I wouldn't say your ratio was too bad to begin with so I wouldn't worry about getting the dimensions perfect. In fact a 18x11x8 room is pretty good and doesn't have too many frequencies close together on ModeCalc. You would just want to strive to avoid dimensions that are multiples of each other like 22x11x8 or 32x16x8. 

I kind of made a mistake when building my HT and my room dimensions are 20'-6" x 10' x 7'-10". I have a stage and a seating riser plus a bunch of bulkheads so ceiling height is different all over the place. I'd say it still sounds pretty good. 

Download ModeCalc from the sticky at the top of this section and give it a whirl.


----------



## Guest (Apr 25, 2008)

Fantastic. I will have some irregularity where the new all is going up to install some recessed lighting and to cover and existing garage door opener that will remain functional. This will be about 18" x 12". I think I will need to cover this with acoustical treatment as the reflections will probably be annoying. 

Started framing today, should have it insulated and rocked by the end of the weekend.

Thanks,
Jeff


----------



## bpape (Sep 14, 2006)

Pictures! We like pictures!

Bryan


----------



## Guest (Apr 25, 2008)

I have a friend who is documenting the whole process and when he sends me pics I will post them up.

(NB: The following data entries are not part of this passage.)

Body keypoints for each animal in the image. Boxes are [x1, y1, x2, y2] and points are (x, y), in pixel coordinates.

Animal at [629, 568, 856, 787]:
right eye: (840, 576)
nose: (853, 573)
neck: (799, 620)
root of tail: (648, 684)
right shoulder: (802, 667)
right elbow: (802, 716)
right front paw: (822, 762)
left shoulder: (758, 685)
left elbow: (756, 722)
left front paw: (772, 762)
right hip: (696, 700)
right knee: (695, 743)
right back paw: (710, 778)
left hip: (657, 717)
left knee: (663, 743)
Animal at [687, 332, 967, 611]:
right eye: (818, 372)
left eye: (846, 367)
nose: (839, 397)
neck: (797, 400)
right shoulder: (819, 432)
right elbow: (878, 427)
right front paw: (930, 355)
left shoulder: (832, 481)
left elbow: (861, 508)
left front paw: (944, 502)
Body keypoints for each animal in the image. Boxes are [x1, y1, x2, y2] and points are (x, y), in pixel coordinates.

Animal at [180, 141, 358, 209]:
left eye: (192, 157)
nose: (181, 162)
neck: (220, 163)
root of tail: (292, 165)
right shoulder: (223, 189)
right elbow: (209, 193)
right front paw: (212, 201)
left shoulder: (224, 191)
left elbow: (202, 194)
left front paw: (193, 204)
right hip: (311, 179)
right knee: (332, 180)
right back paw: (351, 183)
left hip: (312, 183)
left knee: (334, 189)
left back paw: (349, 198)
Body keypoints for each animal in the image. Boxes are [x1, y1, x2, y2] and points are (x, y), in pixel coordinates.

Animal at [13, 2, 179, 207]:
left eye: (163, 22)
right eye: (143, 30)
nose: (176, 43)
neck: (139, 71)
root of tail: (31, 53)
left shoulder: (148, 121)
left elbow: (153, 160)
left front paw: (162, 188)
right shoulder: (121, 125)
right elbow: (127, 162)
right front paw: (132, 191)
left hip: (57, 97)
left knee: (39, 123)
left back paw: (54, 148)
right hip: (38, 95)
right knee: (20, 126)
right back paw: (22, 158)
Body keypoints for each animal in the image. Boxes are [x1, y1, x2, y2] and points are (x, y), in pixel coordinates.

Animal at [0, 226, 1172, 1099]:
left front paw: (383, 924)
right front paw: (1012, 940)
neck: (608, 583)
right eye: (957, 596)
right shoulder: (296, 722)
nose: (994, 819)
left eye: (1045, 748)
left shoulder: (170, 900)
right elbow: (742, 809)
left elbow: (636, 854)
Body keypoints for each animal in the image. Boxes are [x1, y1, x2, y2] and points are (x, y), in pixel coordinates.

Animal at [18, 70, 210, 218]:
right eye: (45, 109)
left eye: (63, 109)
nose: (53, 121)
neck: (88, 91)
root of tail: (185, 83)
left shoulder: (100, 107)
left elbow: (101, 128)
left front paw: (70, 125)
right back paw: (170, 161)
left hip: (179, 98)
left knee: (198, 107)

I have been thinking about putting in a window unit AC in the room. Does anyone have any knowledge of an efficient quiet AC? My mother in law who lives with us complains when the temp drops below 80 in the house.


----------



## bpape (Sep 14, 2006)

Do a Google on 'mini split'. That's what you're looking for. Its more than a window unit but VERY quiet. Lots of people use them in HT evironments. 

Bryan


----------